▸ DATA FOR THE TASK
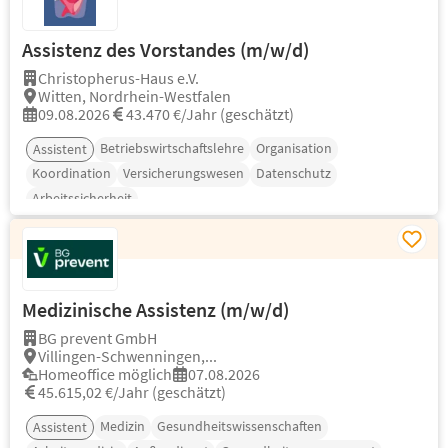
Assistenz des Vorstandes (m/w/d)
Christopherus-Haus e.V.
Witten, Nordrhein-Westfalen
09.08.2026
43.470 €/Jahr (geschätzt)
Betriebswirtschaftslehre
Organisation
Assistent
Koordination
Versicherungswesen
Datenschutz
Arbeitssicherheit
Medizinische Assistenz (m/w/d)
BG prevent GmbH
Villingen-Schwenningen,...
Homeoffice möglich
07.08.2026
45.615,02 €/Jahr (geschätzt)
Medizin
Gesundheitswissenschaften
Assistent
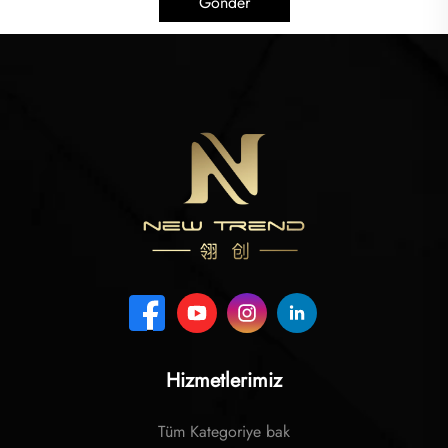
Gönder
Hizmetlerimiz
Tüm Kategoriye bak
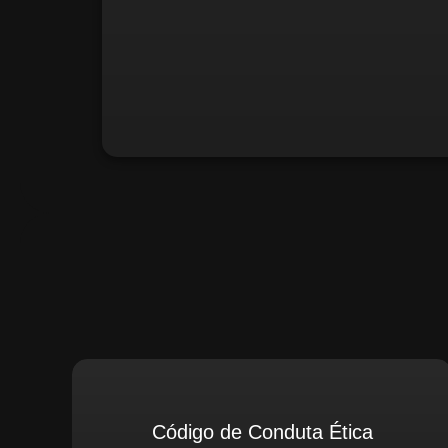
Santiago Compliance (Extern
Código de Conduta Ética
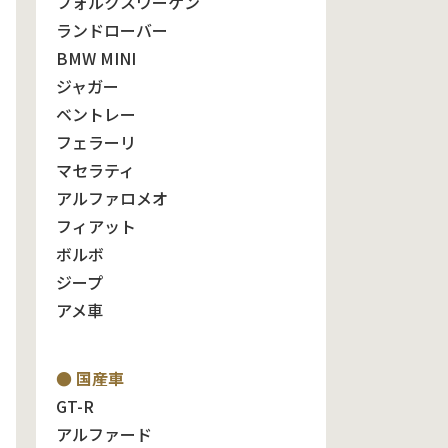
フォルクスワーゲン
ランドローバー
BMW MINI
ジャガー
ベントレー
フェラーリ
マセラティ
アルファロメオ
フィアット
ボルボ
ジープ
アメ車
● 国産車
GT-R
アルファード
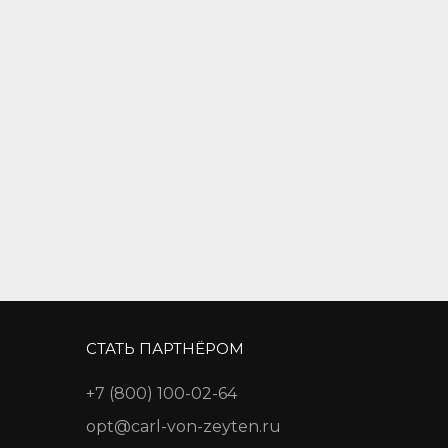
СТАТЬ ПАРТНЁРОМ
+7 (800) 100-02-64
opt@carl-von-zeyten.ru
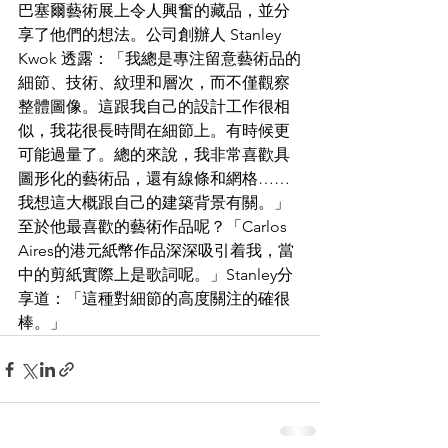
巴塞爾藝術展上令人興奮的藏品，並分
享了他們的想法。公司創辦人 Stanley 
Kwok 透露：「我總是專注留意藝術品的
細節、技術、紋理和層次，而不僅觀察
整體圖像。這跟我自己的設計工作很相
似，我花很長時間在細節上。有時候更
可能過量了。總的來說，我非常喜歡具
圖形化的藝術品，還有線條和網格……
我想這大概跟自己的建築背景有關。」
至於他最喜歡的藝術作品呢？「Carlos 
Aires的港元紙幣作品深深吸引着我，當
中的剪紙實際上是歌詞呢。」Stanley分
享道：「這種對細節的高度關注的確很
棒。」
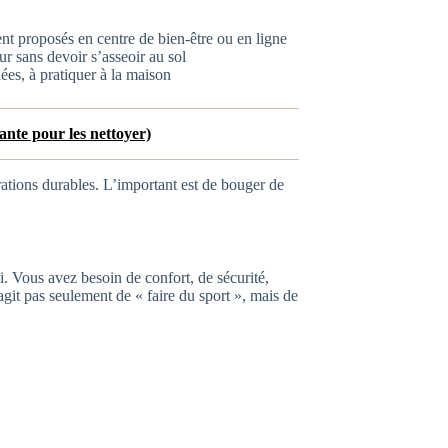
ent proposés en centre de bien-être ou en ligne
ur sans devoir s’asseoir au sol
es, à pratiquer à la maison
ante pour les nettoyer)
ations durables. L’important est de bouger de
hi. Vous avez besoin de confort, de sécurité,
agit pas seulement de « faire du sport », mais de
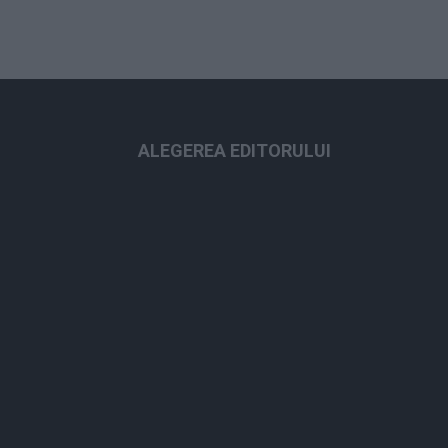
ALEGEREA EDITORULUI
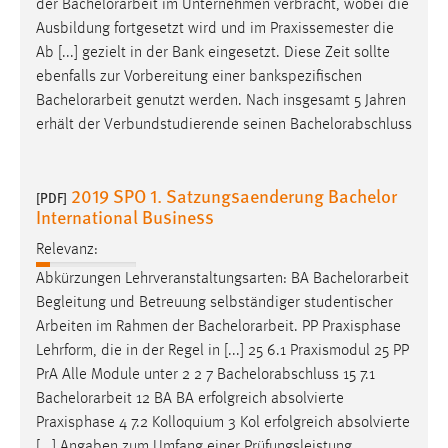
der
Bachelorarbeit
im Unternehmen verbracht, wobei die
Ausbildung fortgesetzt wird und im Praxissemester die
Ab [...] gezielt in der Bank eingesetzt. Diese Zeit sollte
ebenfalls zur Vorbereitung einer bankspezifischen
Bachelorarbeit
genutzt werden. Nach insgesamt 5 Jahren
erhält der Verbundstudierende seinen Bachelorabschluss
2019 SPO 1. Satzungsaenderung Bachelor
[PDF]
International Business
Relevanz:
Abkürzungen Lehrveranstaltungsarten: BA
Bachelorarbeit
Begleitung und Betreuung selbständiger studentischer
Arbeiten im Rahmen der
Bachelorarbeit
. PP Praxisphase
Lehrform, die in der Regel in [...] 25 6.1 Praxismodul 25 PP
PrA Alle Module unter 2 2 7 Bachelorabschluss 15 7.1
Bachelorarbeit
12 BA BA erfolgreich absolvierte
Praxisphase 4 7.2 Kolloquium 3 Kol erfolgreich absolvierte
[...] Angaben zum Umfang einer Prüfungsleistung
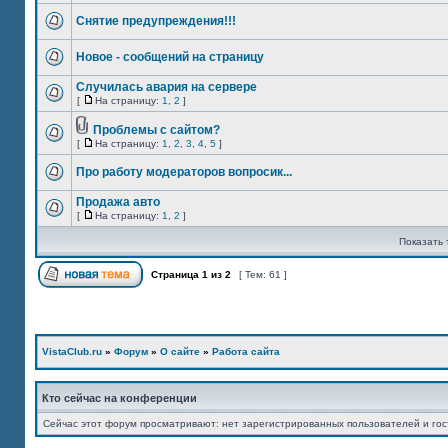
Снятие предупреждения!!!
Новое - сообщений на страницу
Случилась авария на сервере
[
На страницу:
1
,
2
]
Проблемы с сайтом?
[
На страницу:
1
,
2
,
3
,
4
,
5
]
Про работу модераторов вопросик...
Продажа авто
[
На страницу:
1
,
2
]
Показать 
Страница
1
из
2
[ Тем: 61 ]
VistaClub.ru
»
Форум
»
О сайте
»
Работа сайта
Кто сейчас на конференции
Сейчас этот форум просматривают: нет зарегистрированных пользователей и гос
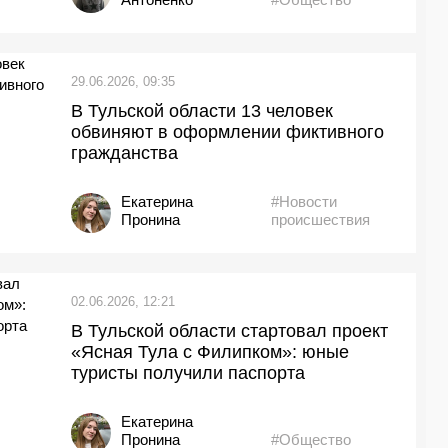
29.06.2026, 09:35
В Тульской области 13 человек
обвиняют в оформлении фиктивного
гражданства
Екатерина
#Новости
Пронина
происшествия
02.06.2026, 12:21
В Тульской области стартовал проект
«Ясная Тула с Филипком»: юные
туристы получили паспорта
Екатерина
Пронина
#Общество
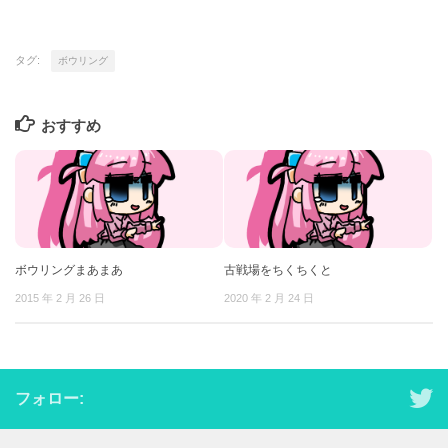
タグ:
ボウリング
おすすめ
ボウリングまあまあ
古戦場をちくちくと
2015 年 2 月 26 日
2020 年 2 月 24 日
フォロー:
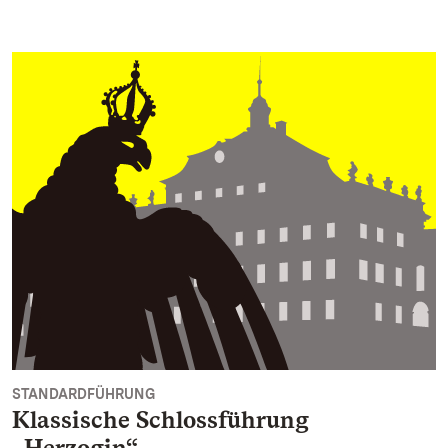
STANDARDFÜHRUNG
Klassische Schlossführung
„Herzogin“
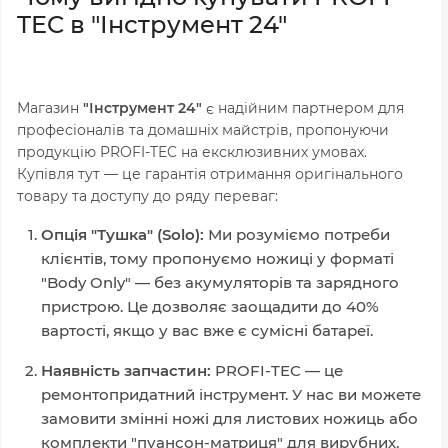
TEC в "Інструмент 24"
Магазин
"Інструмент 24"
є надійним партнером для
професіоналів та домашніх майстрів, пропонуючи
продукцію PROFI-TEC на ексклюзивних умовах.
Купівля тут — це гарантія отримання оригінального
товару та доступу до ряду переваг:
Опція "Тушка" (Solo):
Ми розуміємо потреби
клієнтів, тому пропонуємо ножиці у форматі
"Body Only" — без акумуляторів та зарядного
пристрою. Це дозволяє заощадити до 40%
вартості, якщо у вас вже є сумісні батареї.
Наявність запчастин:
PROFI-TEC — це
ремонтопридатний інструмент. У нас ви можете
замовити змінні ножі для листових ножиць або
комплекти "пуансон-матриця" для вирубних,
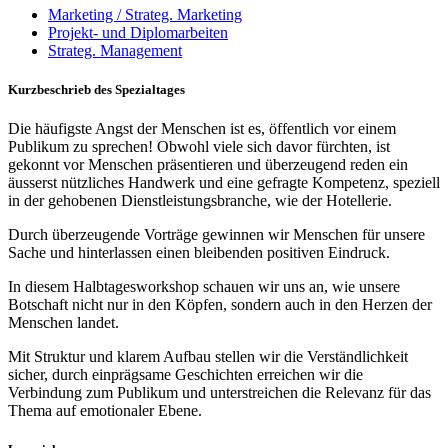
Marketing / Strateg. Marketing
Projekt- und Diplomarbeiten
Strateg. Management
Kurzbeschrieb des Spezialtages
Die häufigste Angst der Menschen ist es, öffentlich vor einem
Publikum zu sprechen! Obwohl viele sich davor fürchten, ist
gekonnt vor Menschen präsentieren und überzeugend reden ein
äusserst nützliches Handwerk und eine gefragte Kompetenz, speziell
in der gehobenen Dienstleistungsbranche, wie der Hotellerie.
Durch überzeugende Vorträge gewinnen wir Menschen für unsere
Sache und hinterlassen einen bleibenden positiven Eindruck.
In diesem Halbtagesworkshop schauen wir uns an, wie unsere
Botschaft nicht nur in den Köpfen, sondern auch in den Herzen der
Menschen landet.
Mit Struktur und klarem Aufbau stellen wir die Verständlichkeit
sicher, durch einprägsame Geschichten erreichen wir die
Verbindung zum Publikum und unterstreichen die Relevanz für das
Thema auf emotionaler Ebene.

▸ WORK INSTRUCTION
Retype all of the text in the material line for line, without changing any of it, and leave out the pictures.

▸ RESULT FOR THIS EXERCISE
Assistenz des Vorstandes (m/w/d)
Christopherus-Haus e.V.
Witten, Nordrhein-Westfalen
09.08.2026
43.470 €/Jahr (geschätzt)
Betriebswirtschaftslehre
Organisation
Assistent
Koordination
Versicherungswesen
Datenschutz
Arbeitssicherheit
Medizinische Assistenz (m/w/d)
BG prevent GmbH
Villingen-Schwenningen,...
Homeoffice möglich
07.08.2026
45.615,02 €/Jahr (geschätzt)
Medizin
Gesundheitswissenschaften
Assistent
Gönder
Hizmetlerimiz
Tüm Kategoriye bak
Santiago Compliance (Extern
Código de Conduta Ética
フォルクスワーゲン
ランドローバー
BMW MINI
ジャガー
ベントレー
フェラーリ
マセラティ
アルファロメオ
フィアット
ボルボ
ジープ
アメ車
● 国産車
GT-R
アルファード
СТАТЬ ПАРТНЁРОМ
+7 (800) 100-02-64
opt@carl-von-zeyten.ru
巴塞爾藝術展上令人興奮的藏品，並分
享了他們的想法。公司創辦人 Stanley 
Kwok 透露：「我總是專注留意藝術品的
細節、技術、紋理和層次，而不僅觀察
整體圖像。這跟我自己的設計工作很相
似，我花很長時間在細節上。有時候更
可能過量了。總的來說，我非常喜歡具
圖形化的藝術品，還有線條和網格……
我想這大概跟自己的建築背景有關。」
至於他最喜歡的藝術作品呢？「Carlos 
Aires的港元紙幣作品深深吸引着我，當
中的剪紙實際上是歌詞呢。」Stanley分
享道：「這種對細節的高度關注的確很
棒。」
ent proposés en centre de bien-être ou en ligne
ur sans devoir s’asseoir au sol
es, à pratiquer à la maison
ante pour les nettoyer)
ations durables. L’important est de bouger de
hi. Vous avez besoin de confort, de sécurité,
agit pas seulement de « faire du sport », mais de
ALEGEREA EDITORULUI
der
Bachelorarbeit
im Unternehmen verbracht, wobei die
Ausbildung fortgesetzt wird und im Praxissemester die
Ab [...] gezielt in der Bank eingesetzt. Diese Zeit sollte
ebenfalls zur Vorbereitung einer bankspezifischen
Bachelorarbeit
genutzt werden. Nach insgesamt 5 Jahren
erhält der Verbundstudierende seinen Bachelorabschluss
2019 SPO 1. Satzungsaenderung Bachelor
[PDF]
International Business
Relevanz:
Abkürzungen Lehrveranstaltungsarten: BA
Bachelorarbeit
Begleitung und Betreuung selbständiger studentischer
Arbeiten im Rahmen der
Bachelorarbeit
. PP Praxisphase
Lehrform, die in der Regel in [...] 25 6.1 Praxismodul 25 PP
PrA Alle Module unter 2 2 7 Bachelorabschluss 15 7.1
Bachelorarbeit
12 BA BA erfolgreich absolvierte
Praxisphase 4 7.2 Kolloquium 3 Kol erfolgreich absolvierte
[...] Angaben zum Umfang einer Prüfungsleistung
Снятие предупреждения!!!
Новое - сообщений на страницу
Случилась авария на сервере
[
На страницу:
1
,
2
]
Проблемы с сайтом?
[
На страницу:
1
,
2
,
3
,
4
,
5
]
Про работу модераторов вопросик...
Продажа авто
[
На страницу:
1
,
2
]
Показать 
Страница
1
из
2
[ Тем: 61 ]
VistaClub.ru
»
Форум
»
О сайте
»
Работа сайта
Кто сейчас на конференции
Сейчас этот форум просматривают: нет зарегистрированных пользователей и гос
29.06.2026, 09:35
В Тульской области 13 человек
обвиняют в оформлении фиктивного
гражданства
Екатерина
#Новости
Пронина
происшествия
02.06.2026, 12:21
В Тульской области стартовал проект
«Ясная Тула с Филипком»: юные
туристы получили паспорта
Екатерина
Пронина
#Общество
タグ:
ボウリング
おすすめ
ボウリングまあまあ
古戦場をちくちくと
2015 年 2 月 26 日
2020 年 2 月 24 日
フォロー:
STANDARDFÜHRUNG
Klassische Schlossführung
„Herzogin“
TEC в "Інструмент 24"
Магазин
"Інструмент 24"
є надійним партнером для
професіоналів та домашніх майстрів, пропонуючи
продукцію PROFI-TEC на ексклюзивних умовах.
Купівля тут — це гарантія отримання оригінального
товару та доступу до ряду переваг:
Опція "Тушка" (Solo):
Ми розуміємо потреби
клієнтів, тому пропонуємо ножиці у форматі
"Body Only" — без акумуляторів та зарядного
пристрою. Це дозволяє заощадити до 40%
вартості, якщо у вас вже є сумісні батареї.
Наявність запчастин:
PROFI-TEC — це
ремонтопридатний інструмент. У нас ви можете
замовити змінні ножі для листових ножиць або
комплекти "пуансон-матриця" для вирубних,
Marketing / Strateg. Marketing
Projekt- und Diplomarbeiten
Strateg. Management
Kurzbeschrieb des Spezialtages
Die häufigste Angst der Menschen ist es, öffentlich vor einem
Publikum zu sprechen! Obwohl viele sich davor fürchten, ist
gekonnt vor Menschen präsentieren und überzeugend reden ein
äusserst nützliches Handwerk und eine gefragte Kompetenz, speziell
in der gehobenen Dienstleistungsbranche, wie der Hotellerie.
Durch überzeugende Vorträge gewinnen wir Menschen für unsere
Sache und hinterlassen einen bleibenden positiven Eindruck.
In diesem Halbtagesworkshop schauen wir uns an, wie unsere
Botschaft nicht nur in den Köpfen, sondern auch in den Herzen der
Menschen landet.
Mit Struktur und klarem Aufbau stellen wir die Verständlichkeit
sicher, durch einprägsame Geschichten erreichen wir die
Verbindung zum Publikum und unterstreichen die Relevanz für das
Thema auf emotionaler Ebene.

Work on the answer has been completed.